All lines holding the word "three" are to be copied from the records beneath.

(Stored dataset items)
----
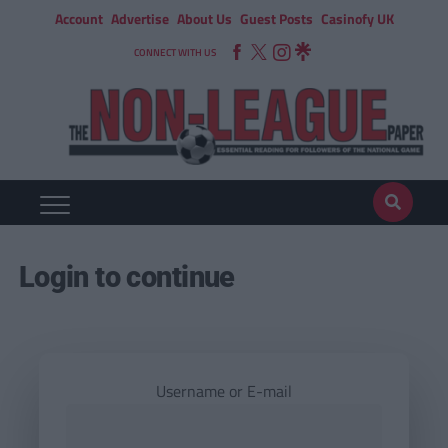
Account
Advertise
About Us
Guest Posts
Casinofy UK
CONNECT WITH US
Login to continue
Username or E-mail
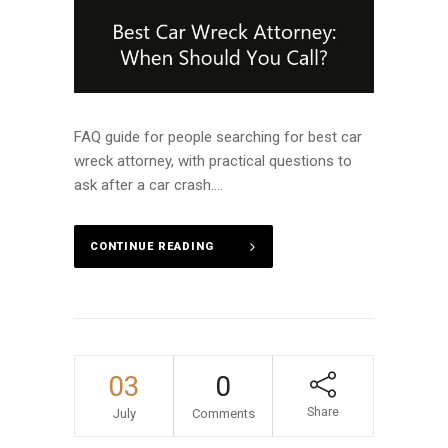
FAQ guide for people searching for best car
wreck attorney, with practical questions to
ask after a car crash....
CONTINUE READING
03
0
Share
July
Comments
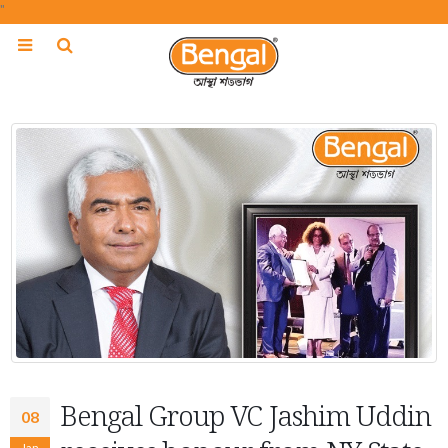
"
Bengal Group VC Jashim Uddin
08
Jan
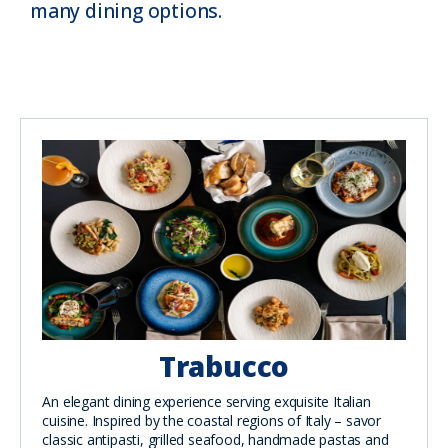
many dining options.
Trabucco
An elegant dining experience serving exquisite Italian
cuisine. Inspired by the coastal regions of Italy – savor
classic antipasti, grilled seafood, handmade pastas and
----
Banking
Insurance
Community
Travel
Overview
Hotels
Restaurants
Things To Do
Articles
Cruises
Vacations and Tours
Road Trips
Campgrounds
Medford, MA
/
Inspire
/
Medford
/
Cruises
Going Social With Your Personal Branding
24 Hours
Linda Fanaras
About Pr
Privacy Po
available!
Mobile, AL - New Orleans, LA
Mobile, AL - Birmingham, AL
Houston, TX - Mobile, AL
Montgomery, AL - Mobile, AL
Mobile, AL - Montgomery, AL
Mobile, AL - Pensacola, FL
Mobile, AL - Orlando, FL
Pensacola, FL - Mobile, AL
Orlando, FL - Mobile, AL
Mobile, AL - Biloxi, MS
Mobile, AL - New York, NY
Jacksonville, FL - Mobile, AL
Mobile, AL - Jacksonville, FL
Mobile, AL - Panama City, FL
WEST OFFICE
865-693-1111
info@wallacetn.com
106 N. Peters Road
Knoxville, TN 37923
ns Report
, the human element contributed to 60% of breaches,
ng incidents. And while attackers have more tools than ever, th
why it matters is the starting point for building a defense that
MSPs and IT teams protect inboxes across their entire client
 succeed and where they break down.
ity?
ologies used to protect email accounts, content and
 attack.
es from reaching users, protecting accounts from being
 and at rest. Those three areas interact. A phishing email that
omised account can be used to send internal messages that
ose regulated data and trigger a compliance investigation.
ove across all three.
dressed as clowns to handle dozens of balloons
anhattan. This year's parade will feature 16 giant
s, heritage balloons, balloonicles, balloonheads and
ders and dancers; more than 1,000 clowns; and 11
----
**Response box:**
 and at rest. Those three areas interact. A phishing email that
ove across all three.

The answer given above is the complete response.